• Exercices:
(a) D'après le texte présenté, pourquoi le Tribunal a-t-il estimé qu'un échec du partenariat ou de la coopération de Fastweb avec d'autres opérateurs ne suffisait pas à établir son intérêt à la solution du litige ? Répondez en une à trois phrases.
(b) Indiquez si chaque affirmation est conforme au texte présenté en répondant par oui ou par non, puis citez les mots du texte qui le montrent.
(i) Fastweb était destinataire de la décision litigieuse.
(ii) Fastweb a déposé sa demande d'intervention au greffe du Tribunal le 11 mars 2021.
(iii) Fastweb demande à la Cour de condamner Iliad Italia aux dépens de la procédure de pourvoi.

• Texte présenté:
Par acte déposé au greffe du Tribunal le 11 mars 2021, Fastweb a demandé à intervenir dans l’affaire T‑692/20 au soutien des conclusions d’Iliad Italia.

12

Par l’ordonnance attaquée, le Tribunal a rejeté cette demande d’intervention.

13

Le Tribunal a, en premier lieu, constaté, au point 24 de cette ordonnance, que Fastweb n’était pas destinataire de la décision litigieuse.

14

En deuxième lieu, le Tribunal a jugé, au point 33 de l’ordonnance attaquée, que Fastweb n’avait pas apporté la preuve qu’elle devait ou qu’elle devrait effectivement souscrire auprès d’INWIT des services d’hébergement de ses équipements de transmission et qu’elle n’avait ainsi pas satisfait à la charge de la preuve qui lui incombait. À cet égard, le Tribunal a notamment relevé, aux points 26, 29 et 31 de cette ordonnance, qu’il ressortait de la décision litigieuse ainsi que des observations de la Commission que Fastweb utilisait des alternatives aux infrastructures passives d’INWIT et qu’elle n’avait pas établi que ces alternatives risquaient de se révéler insuffisantes pour répondre à ses besoins ou d’être remises en cause par l’échec du partenariat et de la coopération mis en place entre Fastweb et d’autres opérateurs.

15

Le Tribunal a précisé, au point 34 de ladite ordonnance que, en tout état de cause, s’il fallait comprendre les observations de Fastweb en ce sens qu’un échec de ce partenariat ou de cette coopération impliquerait qu’elle aurait besoin des services d’hébergement d’INWIT, un tel échec constituait un événement futur et hypothétique qui n’était pas de nature à établir un intérêt direct et actuel à la solution du litige.

16

En troisième lieu, le Tribunal a considéré, au point 36 de l’ordonnance attaquée, que Fastweb n’avait pas démontré que les conditions et les charges imposées aux parties à la concentration produisaient sur sa situation des effets différents de ceux résultant de son partenariat et de sa coopération avec d’autres opérateurs ou des effets s’ajoutant à ceux qui résultaient de ce partenariat et de cette coopération.

Les conclusions des parties

17

Par son pourvoi, Fastweb demande à la Cour :

d’annuler l’ordonnance attaquée ;

d’accueillir sa demande d’intervention dans l’affaire T‑692/20 au soutien des conclusions d’Iliad Italia, et

de condamner la Commission aux dépens afférents à la procédure de pourvoi.

• Extrait de données:

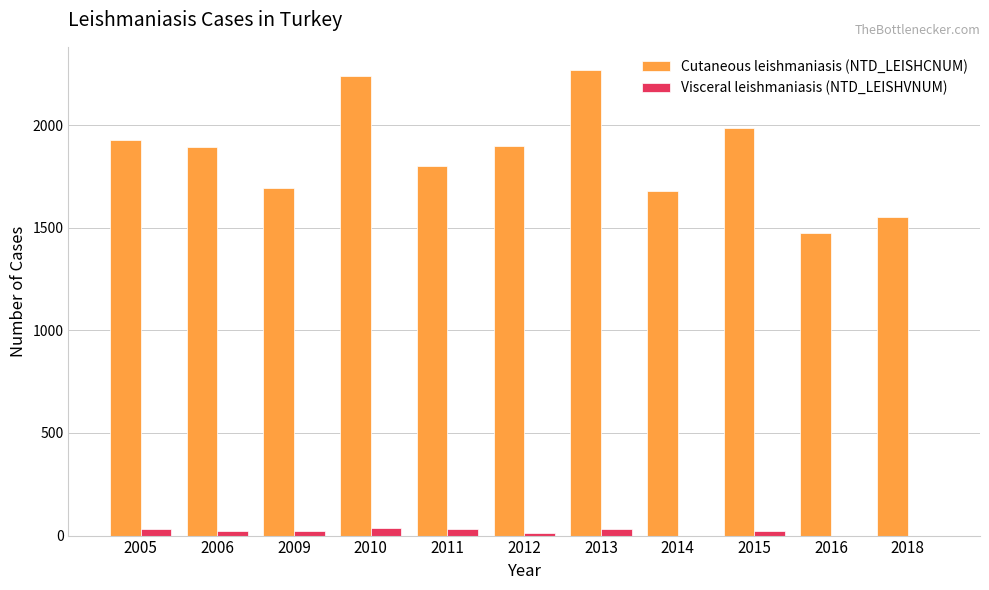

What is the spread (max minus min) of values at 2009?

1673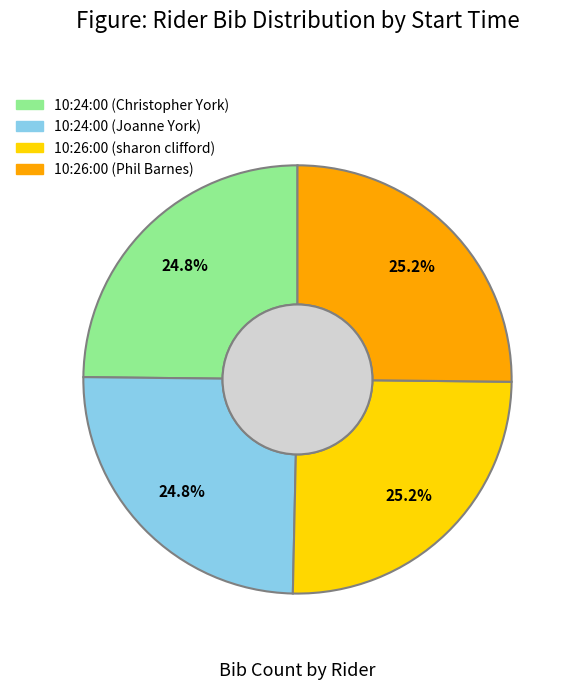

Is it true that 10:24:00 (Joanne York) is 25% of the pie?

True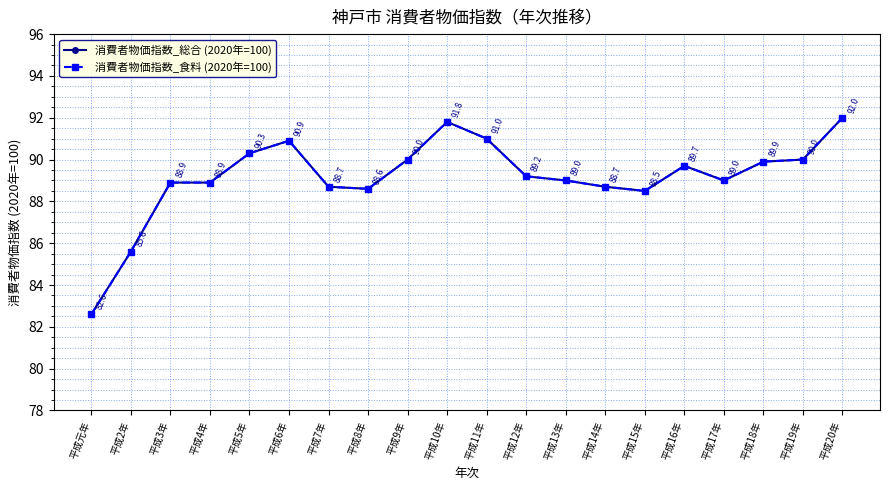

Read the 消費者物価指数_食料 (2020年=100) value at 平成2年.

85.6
--
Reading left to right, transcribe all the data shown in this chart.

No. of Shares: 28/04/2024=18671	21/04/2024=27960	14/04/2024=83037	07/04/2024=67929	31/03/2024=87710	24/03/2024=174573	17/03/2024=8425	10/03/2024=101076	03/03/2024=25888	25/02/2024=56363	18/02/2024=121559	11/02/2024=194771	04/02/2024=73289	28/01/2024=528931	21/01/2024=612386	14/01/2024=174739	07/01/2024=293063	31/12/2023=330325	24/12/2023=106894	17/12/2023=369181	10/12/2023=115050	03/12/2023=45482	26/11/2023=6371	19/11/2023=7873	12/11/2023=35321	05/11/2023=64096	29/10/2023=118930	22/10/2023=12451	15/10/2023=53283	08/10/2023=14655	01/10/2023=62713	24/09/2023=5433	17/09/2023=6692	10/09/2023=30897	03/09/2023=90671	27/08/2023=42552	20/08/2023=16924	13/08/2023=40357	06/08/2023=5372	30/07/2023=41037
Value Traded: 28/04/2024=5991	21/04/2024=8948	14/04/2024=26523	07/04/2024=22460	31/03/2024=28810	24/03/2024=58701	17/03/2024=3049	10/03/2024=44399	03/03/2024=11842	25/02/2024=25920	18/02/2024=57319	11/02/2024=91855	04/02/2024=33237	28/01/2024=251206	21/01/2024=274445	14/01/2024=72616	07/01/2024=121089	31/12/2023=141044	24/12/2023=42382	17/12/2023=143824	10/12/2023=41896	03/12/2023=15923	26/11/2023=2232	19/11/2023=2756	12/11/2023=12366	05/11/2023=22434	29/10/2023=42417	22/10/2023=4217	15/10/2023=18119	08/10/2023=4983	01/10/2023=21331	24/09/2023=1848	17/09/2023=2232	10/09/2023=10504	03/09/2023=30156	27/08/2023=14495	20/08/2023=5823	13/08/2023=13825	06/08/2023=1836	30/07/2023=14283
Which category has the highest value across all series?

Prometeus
==
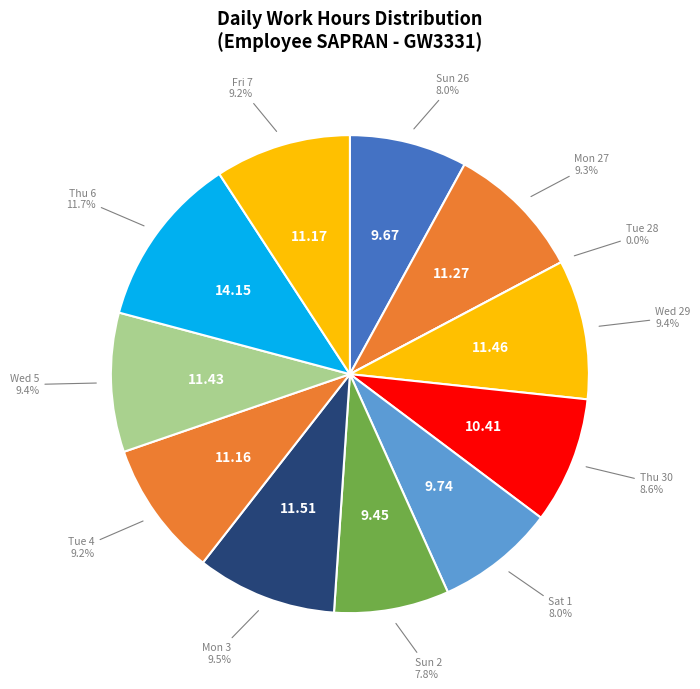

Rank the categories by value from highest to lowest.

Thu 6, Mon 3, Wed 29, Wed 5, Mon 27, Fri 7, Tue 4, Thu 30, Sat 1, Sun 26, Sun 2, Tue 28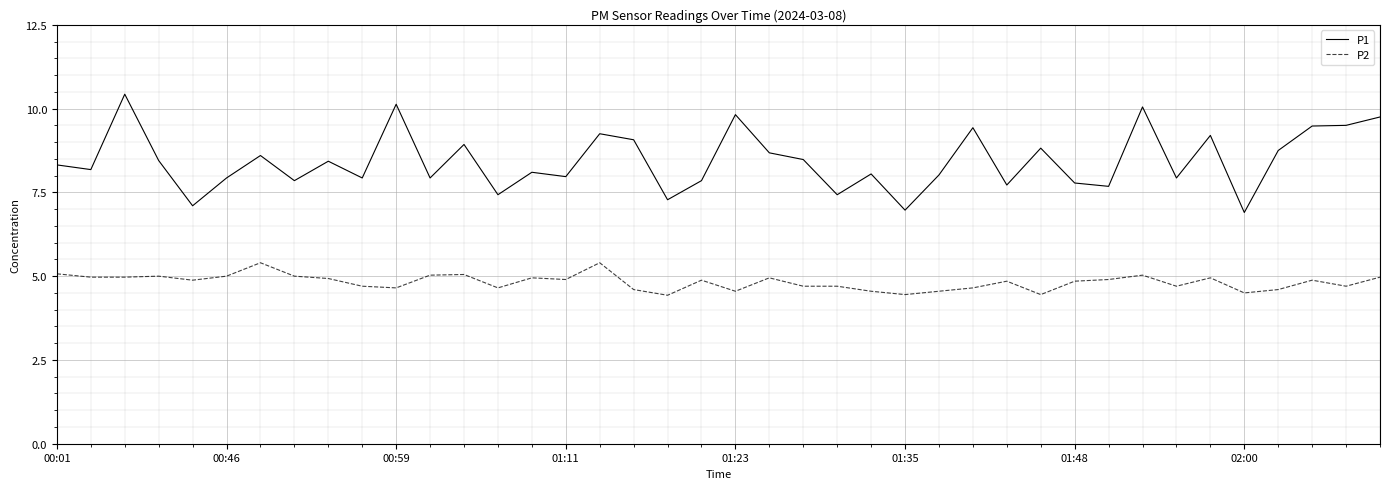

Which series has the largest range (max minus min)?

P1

• Réponses ci-dessous:
(a) Selon le Tribunal, un tel échec constituait un événement futur et hypothétique. Il n'était donc pas de nature à établir un intérêt direct et actuel à la solution du litige.

(b)
(i) Non : « Fastweb n’était pas destinataire de la décision litigieuse ».
(ii) Oui : « Par acte déposé au greffe du Tribunal le 11 mars 2021, Fastweb a demandé à intervenir ».
(iii) Non : « de condamner la Commission aux dépens afférents à la procédure de pourvoi ».